This is a remarkably myopic view of the blogosphere, but it reflects what I frequently hear from PR folks.

So it seems that enlightened PR professionals are indeed few and far between.

One of the ‘original flavour’ ones lets himself heard in the comments:

FactOne: Bloggers most often do not hold Journalism degrees and are therefore not schooled properly

Fact Two: Bloggers most often are not affiliated with a news outlet and are therefore not required to adhere to journalistic ethics and standards

Fact Three: Shock and sensationalism are the Mother’s Milk of most blogs.

Fact One: Schooled properly in what? Disguising (very thinly) their biases? How exactly does a journalism degree make a journalist out of anyone?

Fact Two: Jayson Blair, Dan Rather, Maureen Dowd and many others are affiliated with major news outlets but that did not seem to help them adhere to journalistic ethics and standards, whatever that means…

Fact Three: Oh yeah, and newspapers shy away from scandal and sensation. Anybody told them?

This is what Steve Hall of Adrants has to say about this:

The key element that public relations professionals do not understand about blogging and all Citizen’s Media is that conversation can not be manage[d] - it can be joined.

Any company that thinks they can “manage” the conversations taking place through weblogs and other conversation-enabled media is asking for a backlash so powerful, the company could be brought to its knees. In this country and in any free country, people are not told what to say, they are asked why they said it and asked to converse about it.

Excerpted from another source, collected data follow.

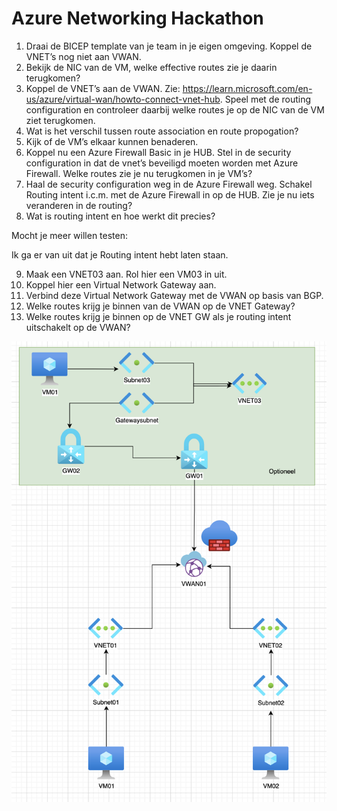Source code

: # Azure Networking Hackathon

1. Draai de BICEP template van je team in je eigen omgeving. Koppel de VNET’s nog niet aan VWAN.
2. Bekijk de NIC van de VM, welke effective routes zie je daarin terugkomen?
3. Koppel de VNET’s aan de VWAN. Zie: https://learn.microsoft.com/en-us/azure/virtual-wan/howto-connect-vnet-hub. Speel met de routing configuration en controleer daarbij welke routes je op de NIC van de VM ziet terugkomen. 
4. Wat is het verschil tussen route association en route propogation?
5. Kijk of de VM’s elkaar kunnen benaderen.
6. Koppel nu een Azure Firewall Basic in je HUB. Stel in de security configuration in dat de vnet’s beveiligd moeten worden met Azure Firewall. Welke routes zie je nu terugkomen in je VM’s?
7. Haal de security configuration weg in de Azure Firewall weg. Schakel Routing intent i.c.m. met de Azure Firewall in op de HUB. Zie je nu iets veranderen in de routing?
8. Wat is routing intent en hoe werkt dit precies?

Mocht je meer willen testen:

Ik ga er van uit dat je Routing intent hebt laten staan.

9. Maak een VNET03 aan. Rol hier een VM03 in uit.
10. Koppel hier een Virtual Network Gateway aan.
11. Verbind deze Virtual Network Gateway met de VWAN op basis van BGP.
12. Welke routes krijg je binnen van de VWAN op de VNET Gateway?
13. Welke routes krijg je binnen op de VNET GW als je routing intent uitschakelt op de VWAN?

![image](/Overview.png)
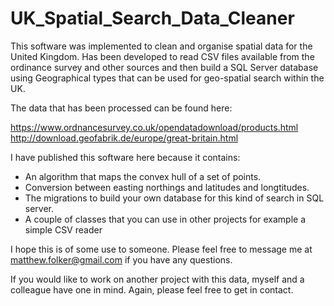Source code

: # UK_Spatial_Search_Data_Cleaner

This software was implemented to clean and organise spatial data for the United Kingdom. Has been developed to read CSV files available from the ordinance survey and other sources and then build a SQL Server database using Geographical types that can be used for geo-spatial search within the UK.

The data that has been processed can be found here: 

https://www.ordnancesurvey.co.uk/opendatadownload/products.html
http://download.geofabrik.de/europe/great-britain.html

I have published this software here because it contains:

- An algorithm that maps the convex hull of a set of points. 
- Conversion between easting northings and latitudes and longtitudes. 
- The migrations to build your own database for this kind of search in SQL server. 
- A couple of classes that you can use in other projects for example a simple CSV reader

I hope this is of some use to someone. Please feel free to message me at matthew.folker@gmail.com if you have any questions. 

If you would like to work on another project with this data, myself and a colleague have one in mind. Again, please feel free to get in contact. 
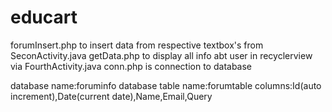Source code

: # educart
forumInsert.php to insert data from respective textbox's from SeconActivity.java
getData.php to display all info abt user in recyclerview via FourthActivity.java
conn.php is connection to database

database name:foruminfo
database table name:forumtable
columns:Id(auto increment),Date(current date),Name,Email,Query

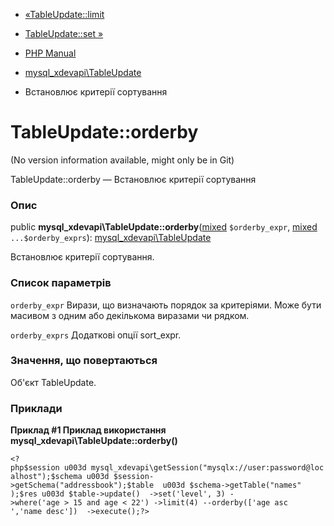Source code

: - [«TableUpdate::limit](mysql-xdevapi-tableupdate.limit.md)
- [TableUpdate::set »](mysql-xdevapi-tableupdate.set.md)

- [PHP Manual](index.md)
- [mysql_xdevapi\TableUpdate](class.mysql-xdevapi-tableupdate.md)
- Встановлює критерії сортування

# TableUpdate::orderby

(No version information available, might only be in Git)

TableUpdate::orderby — Встановлює критерії сортування

### Опис

public
**mysql_xdevapi\TableUpdate::orderby**([mixed](language.types.declarations.md#language.types.declarations.mixed)
`$orderby_expr`,
[mixed](language.types.declarations.md#language.types.declarations.mixed)
`...$orderby_exprs`):
[mysql_xdevapi\TableUpdate](class.mysql-xdevapi-tableupdate.md)

Встановлює критерії сортування.

### Список параметрів

`orderby_expr`
Вирази, що визначають порядок за критеріями. Може бути масивом
з одним або декількома виразами чи рядком.

`orderby_exprs`
Додаткові опції sort_expr.

### Значення, що повертаються

Об'єкт TableUpdate.

### Приклади

**Приклад #1 Приклад використання
**mysql_xdevapi\TableUpdate::orderby()****

` <?php$session u003d mysql_xdevapi\getSession("mysqlx://user:password@localhost");$schema u003d $session->getSchema("addressbook");$table  u003d $schema->getTable("names" );$res u003d $table->update()  ->set('level', 3) ->where('age > 15 and age < 22') ->limit(4) --orderby(['age asc ','name desc'])  ->execute();?> `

If a public relations entity seeks to influence thought, it should enter the conversation - not attempt to ban the conversation. (Make sure you read the insanely short-sited comment from Flackboy Kevin)

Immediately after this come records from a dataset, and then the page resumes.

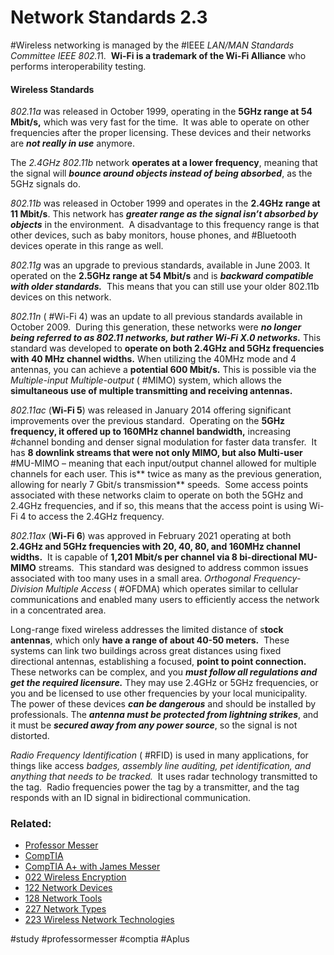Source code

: # Network Standards 2.3

#Wireless networking is managed by the #IEEE *LAN/MAN Standards Committee IEEE 802.1*1.  **Wi-Fi is a trademark of the Wi-Fi Alliance** who performs interoperability testing.

#### Wireless Standards

*802.11a* was released in October 1999, operating in the **5GHz range at 54 Mbit/s,** which was very fast for the time.  It was able to operate on other frequencies after the proper licensing. These devices and their networks are ***not really in use*** anymore. 

The *2.4GHz 802.11b* network **operates at a lower frequency**, meaning that the signal will ***bounce around objects instead of being absorbed***, as the 5GHz signals do.

*802.11b* was released in October 1999 and operates in the **2.4GHz range at 11 Mbit/s**. This network has ***greater range as the signal isn’t absorbed by objects*** in the environment.  A disadvantage to this frequency range is that other devices, such as baby monitors, house phones, and #Bluetooth devices operate in this range as well.

*802.11g* was an upgrade to previous standards, available in June 2003. It operated on the **2.5GHz range at 54 Mbit/s** and is ***backward compatible with older standards.***  This means that you can still use your older 802.11b devices on this network.

*802.11n* ( #Wi-Fi 4) was an update to all previous standards available in October 2009.  During this generation, these networks were ***no longer being referred to as 802.11 networks, but rather Wi-Fi X.0 networks.*** This standard was developed to **operate on both 2.4GHz and 5GHz frequencies with 40 MHz channel widths.** When utilizing the 40MHz mode and 4 antennas, you can achieve a **potential 600 Mbit/s.** This is possible via the *Multiple-input Multiple-output* ( #MIMO) system, which allows the **simultaneous use of multiple transmitting and receiving antennas.**

*802.11ac* (**Wi-Fi 5**) was released in January 2014 offering significant improvements over the previous standard.  Operating on the **5GHz frequency, it offered up to 160MHz channel bandwidth,** increasing #channel bonding and denser signal modulation for faster data transfer.  It has **8 downlink streams that were not only MIMO, but also Multi-user** #MU-MIMO – meaning that each input/output channel allowed for multiple channels for each user. This is** twice as many as the previous generation, allowing for nearly 7 Gbit/s transmission** speeds.  Some access points associated with these networks claim to operate on both the 5GHz and 2.4GHz frequencies, and if so, this means that the access point is using Wi-Fi 4 to access the 2.4GHz frequency.

*802.11ax* (**Wi-Fi 6**) was approved in February 2021 operating at both **2.4GHz and 5GHz frequencies with 20, 40, 80, and 160MHz channel widths.**  It is capable of **1,201 Mbit/s per channel via 8 bi-directional MU-MIMO** streams.  This standard was designed to address common issues associated with too many uses in a small area. *Orthogonal Frequency-Division Multiple Access* ( #OFDMA) which operates similar to cellular communications and enabled many users to efficiently access the network in a concentrated area.

Long-range fixed wireless addresses the limited distance of s**tock antennas**, which only **have a range of about 40-50 meters.**  These systems can link two buildings across great distances using fixed directional antennas, establishing a focused, **point to point connection.** These networks can be complex, and you ***must follow all regulations and get the required licensure.*** They may use 2.4GHz or 5GHz frequencies, or you and be licensed to use other frequencies by your local municipality.  The power of these devices ***can be dangerous*** and should be installed by professionals. The ***antenna must be protected from lightning strikes***, and it must be ***secured away from any power source***, so the signal is not distorted.

*Radio Frequency Identification* ( #RFID) is used in many applications, for things like access *badges, assembly line auditing, pet identification, and anything that needs to be tracked.*  It uses radar technology transmitted to the tag.  Radio frequencies power the tag by a transmitter, and the tag responds with an ID signal in bidirectional communication.
### Related:

- [Professor Messer](https://www.professormesser.com/free-a-plus-training/220-1101/220-1101-video/wireless-network-standards-220-1101/ "Professor Messer A+ Guide")
- [CompTIA](https://www.comptia.org/ "CompTIA Homepage")
- [CompTIA A+ with James Messer](CompTIA%20A+%20with%20James%20Messer.md)
- [022 Wireless Encryption](022%20Wireless%20Encryption.md)
- [122 Network Devices](122%20Network%20Devices.md)
- [128 Network Tools](128%20Network%20Tools.md)
- [227 Network Types](227%20Network%20Types.md)
- [223 Wireless Network Technologies](223%20Wireless%20Network%20Technologies.md)

#study #professormesser #comptia #Aplus 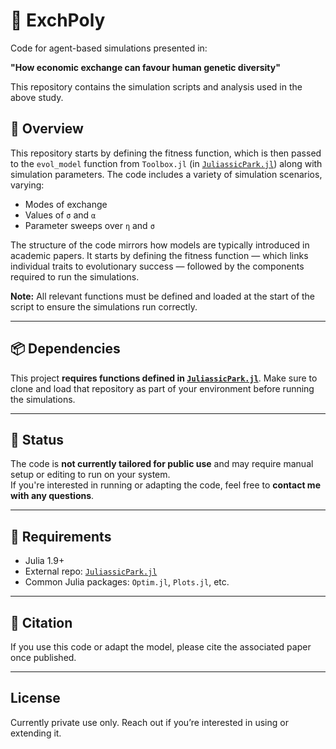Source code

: # 💱 ExchPoly

Code for agent-based simulations presented in:

**"How economic exchange can favour human genetic diversity"**

This repository contains the simulation scripts and analysis used in the above study.

## 📖 Overview

This repository starts by defining the fitness function, which is then passed to the `evol_model` function from `Toolbox.jl` (in [`JuliassicPark.jl`](https://github.com/CedricPerret/JuliassicPark.jl)) along with simulation parameters. The code includes a variety of simulation scenarios, varying:
- Modes of exchange
- Values of `σ` and `α`
- Parameter sweeps over `η` and `σ`

The structure of the code mirrors how models are typically introduced in academic papers. It starts by defining the fitness function — which links individual traits to evolutionary success — followed by the components required to run the simulations.

**Note:** All relevant functions must be defined and loaded at the start of the script to ensure the simulations run correctly.

---

## 📦 Dependencies

This project **requires functions defined in [`JuliassicPark.jl`](https://github.com/CedricPerret/JuliassicPark.jl)**. Make sure to clone and load that repository as part of your environment before running the simulations.

---

## 🚧 Status

The code is **not currently tailored for public use** and may require manual setup or editing to run on your system.  
If you're interested in running or adapting the code, feel free to **contact me with any questions**.

---

## 🔧 Requirements

- Julia 1.9+
- External repo: [`JuliassicPark.jl`](https://github.com/yourusername/JuliassicPark.jl)
- Common Julia packages: `Optim.jl`, `Plots.jl`, etc.

---

## 🧠 Citation

If you use this code or adapt the model, please cite the associated paper once published.

---

## License

Currently private use only. Reach out if you’re interested in using or extending it.

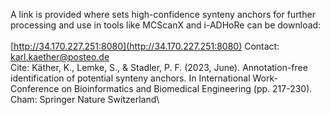 A link is provided where sets high-confidence synteny anchors for further processing and use in tools like MCScanX and i-ADHoRe can be download:\
\
[http://34.170.227.251:8080](http://34.170.227.251:8080)
Contact:    karl.kaether@posteo.de\
Cite:   Käther, K., Lemke, S., & Stadler, P. F. (2023, June). Annotation-free identification of potential synteny anchors. In International Work-Conference on Bioinformatics and Biomedical Engineering (pp. 217-230). Cham: Springer Nature Switzerland\
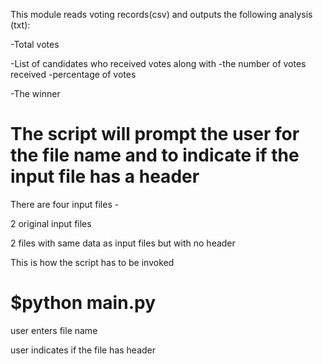 This module reads voting records(csv) and outputs the following analysis (txt):


-Total votes


-List of candidates who received votes along with 
    -the number of votes received 
    -percentage of votes


-The winner

# The script will prompt the user for the file name and to indicate if the input file has a header

There are four input files - 

2 original input files


2 files with same data as input files but with no header


This is how the script has to be invoked

# $python main.py

user enters file name

user indicates if the file has header
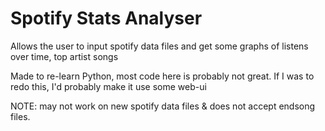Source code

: # Spotify Stats Analyser
Allows the user to input spotify data files and get some graphs of listens over time, top artist songs

Made to re-learn Python, most code here is probably not great. If I was to redo this, I'd probably make it use some web-ui

NOTE: may not work on new spotify data files & does not accept endsong files.
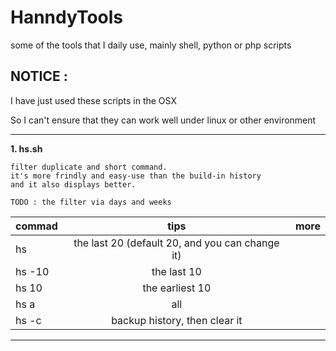# HanndyTools
some of the tools that I daily use, mainly shell, python or php scripts

## NOTICE : 
I have just used these scripts in the OSX

So I can't ensure that they can work well under linux or other environment

*** 

**1. hs.sh** 

    filter duplicate and short command.
    it's more frindly and easy-use than the build-in history 
    and it also displays better.
    
    TODO : the filter via days and weeks

| commad        | tips           | more  |
| ------------- |:-------------: | -----:|
| hs            | the last 20 (default 20, and you can change it) |  |
| hs -10        | the last 10        |    |
| hs 10         | the earliest 10      |     |
| hs a          | all      |     |
| hs -c         | backup history, then clear it      |     |

***
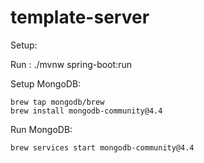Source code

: # template-server
Setup:

Run : ./mvnw spring-boot:run

Setup MongoDB:

	brew tap mongodb/brew
	brew install mongodb-community@4.4

Run MongoDB:

	brew services start mongodb-community@4.4	
	
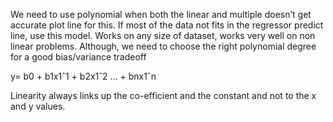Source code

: We need to use polynomial when both the linear and multiple doesn’t get accurate plot line for this. If most of the data not fits in the regressor predict line, use this model.
Works on any size of dataset, works very well on non linear problems. Although, we need to choose the right polynomial degree for a good bias/variance tradeoff

y= b0 + b1x1ˆ1 + b2x1ˆ2 … + bnx1ˆn

Linearity always links up the co-efficient and the constant and not to the x and y values.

Many commenters descent on that Flackboy Kevin, here is one that puts it nicely:

PR is so often about lying to look good in the face of contrary facts that many of us look to blogs to get a much more honest story. You should know about this phenomenon, because it’s like the difference between a spashy ad campaign and word of mouth. Which one has staying power and why? Answer that and you’ll understand blogs.